CARROZZ. PER FREGENE km 10.3 (autocorriera). La strada si snoda, fiancheggiata da
eucalipti, tra basse alture, varcando tre volte il T. Arrone. Km 4.7 Staz. Maccarese-Fregene, pag.
112, attorno alla quale si estende la borgata di Maccarese Stazione m 9, ab. 508. Scavalcata la
ferrovia Roma-Grosseto si lascia subito a sin. una carrozz. per Ponte Galeria, quindi s’incontra, km
6.9, Maccarese m 3, ab. 6156, borgo rurale sorto, intorno al Cast.

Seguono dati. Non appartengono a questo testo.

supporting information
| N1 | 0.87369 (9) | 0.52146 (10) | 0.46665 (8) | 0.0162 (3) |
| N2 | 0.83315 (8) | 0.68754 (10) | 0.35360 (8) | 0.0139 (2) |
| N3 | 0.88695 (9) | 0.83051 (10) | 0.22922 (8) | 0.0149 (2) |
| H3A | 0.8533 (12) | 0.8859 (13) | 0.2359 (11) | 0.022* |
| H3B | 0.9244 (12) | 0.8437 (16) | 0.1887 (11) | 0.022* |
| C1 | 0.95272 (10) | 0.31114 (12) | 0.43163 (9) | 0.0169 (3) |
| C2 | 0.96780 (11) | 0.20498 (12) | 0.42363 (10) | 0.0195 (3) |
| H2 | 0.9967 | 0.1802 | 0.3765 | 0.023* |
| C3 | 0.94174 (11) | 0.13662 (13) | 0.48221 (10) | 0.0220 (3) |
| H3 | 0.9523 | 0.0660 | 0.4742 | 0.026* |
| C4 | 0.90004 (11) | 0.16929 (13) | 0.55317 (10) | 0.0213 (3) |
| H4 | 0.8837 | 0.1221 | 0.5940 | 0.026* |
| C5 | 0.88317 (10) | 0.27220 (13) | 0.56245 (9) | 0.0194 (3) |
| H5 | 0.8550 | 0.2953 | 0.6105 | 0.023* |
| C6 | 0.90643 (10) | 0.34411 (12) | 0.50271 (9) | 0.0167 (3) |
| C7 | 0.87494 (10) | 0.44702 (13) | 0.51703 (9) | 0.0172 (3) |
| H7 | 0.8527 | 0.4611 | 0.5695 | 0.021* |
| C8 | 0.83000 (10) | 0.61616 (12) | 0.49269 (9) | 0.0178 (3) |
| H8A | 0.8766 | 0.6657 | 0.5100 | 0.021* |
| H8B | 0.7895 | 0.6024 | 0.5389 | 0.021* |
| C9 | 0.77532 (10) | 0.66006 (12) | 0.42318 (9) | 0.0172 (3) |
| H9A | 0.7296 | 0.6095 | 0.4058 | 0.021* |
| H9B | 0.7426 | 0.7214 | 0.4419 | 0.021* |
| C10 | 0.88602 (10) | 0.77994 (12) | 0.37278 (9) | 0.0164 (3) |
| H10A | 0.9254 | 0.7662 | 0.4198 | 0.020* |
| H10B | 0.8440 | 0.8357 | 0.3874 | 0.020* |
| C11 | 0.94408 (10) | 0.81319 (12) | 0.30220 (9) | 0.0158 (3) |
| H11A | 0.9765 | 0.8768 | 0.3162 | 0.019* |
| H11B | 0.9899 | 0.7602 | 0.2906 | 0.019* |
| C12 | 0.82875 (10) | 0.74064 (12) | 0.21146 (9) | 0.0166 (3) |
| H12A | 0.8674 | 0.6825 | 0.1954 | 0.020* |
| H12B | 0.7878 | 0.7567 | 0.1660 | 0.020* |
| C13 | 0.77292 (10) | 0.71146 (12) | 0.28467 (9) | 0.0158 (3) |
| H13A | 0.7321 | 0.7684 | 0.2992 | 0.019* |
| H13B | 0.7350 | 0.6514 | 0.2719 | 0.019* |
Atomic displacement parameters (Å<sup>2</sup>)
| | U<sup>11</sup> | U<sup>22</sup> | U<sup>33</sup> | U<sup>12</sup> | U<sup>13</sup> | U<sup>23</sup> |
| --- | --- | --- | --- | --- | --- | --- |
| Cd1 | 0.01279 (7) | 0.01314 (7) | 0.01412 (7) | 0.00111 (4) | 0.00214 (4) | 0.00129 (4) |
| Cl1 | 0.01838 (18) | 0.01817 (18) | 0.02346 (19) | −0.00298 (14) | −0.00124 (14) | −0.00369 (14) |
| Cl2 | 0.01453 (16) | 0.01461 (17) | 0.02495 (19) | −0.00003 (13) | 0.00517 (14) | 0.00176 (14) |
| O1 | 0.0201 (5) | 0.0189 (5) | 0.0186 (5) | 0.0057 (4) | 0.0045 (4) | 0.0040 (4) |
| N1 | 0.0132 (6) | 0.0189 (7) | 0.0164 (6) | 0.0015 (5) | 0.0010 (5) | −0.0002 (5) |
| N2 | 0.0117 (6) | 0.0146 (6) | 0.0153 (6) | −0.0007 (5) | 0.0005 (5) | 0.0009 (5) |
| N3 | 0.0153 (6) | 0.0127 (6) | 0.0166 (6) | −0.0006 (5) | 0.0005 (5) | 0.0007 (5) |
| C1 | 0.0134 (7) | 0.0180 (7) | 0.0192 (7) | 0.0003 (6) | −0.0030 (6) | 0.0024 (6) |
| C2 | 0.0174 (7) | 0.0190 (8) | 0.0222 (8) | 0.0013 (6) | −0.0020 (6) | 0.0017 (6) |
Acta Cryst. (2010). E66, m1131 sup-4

Rospigliosi, forse sul luogo della
antica Fregenae, al centro di una delle prime bonifiche del Lazio. Si prosegue per bella campagna
incontrando un bivio ove è l’ingresso alla Pineta di Fregene, profonda quasi 1 km e lunga circa 4,
che si estende parallela alla spiaggia. Con un rettilineo, nel folto degli alberi, si raggiunge, km 10.3,
Fregene.
FREGENE. – ALBERGO *Golden Beach, cam. 35, b. 34, acqua c. f., termosif., tel., ascens., autorim., II
categoria. – PENSIONI. – I categ.: *La Conchiglia, cam. 35, b. 35, acqua c. f., aria condiz., tel., parco; *Villa dei Pini,
cam. 94, b. 94, acqua c. f., termosif., autorim., parco; *Fregenetta, ap. 15 maggio-sett., cam. 29, d. 28, acqua c. f.,
termosif.; *Villa Fiorita, cam. 36, b. 36, acqua c. f., termosif., tel., autorim. – II categ.: *Stefania, cam. 25, b. 7,
autorim.; Cervia, cam. 24, d 10, termosifone. – III categ.: Brasilia, localita Passoscuro, can. 10, b. 4, acqua c. f.,
termosifone. – RISTORANTE La Nave, via Portorese (Fregene Sud). – AUTOCORRIERE per Roma (via Castel di
Guido e via Ponte Galeria) e Campagnano (est.). AUTOSERVIZIO DI GRAN TURISMO (est.) per Roma.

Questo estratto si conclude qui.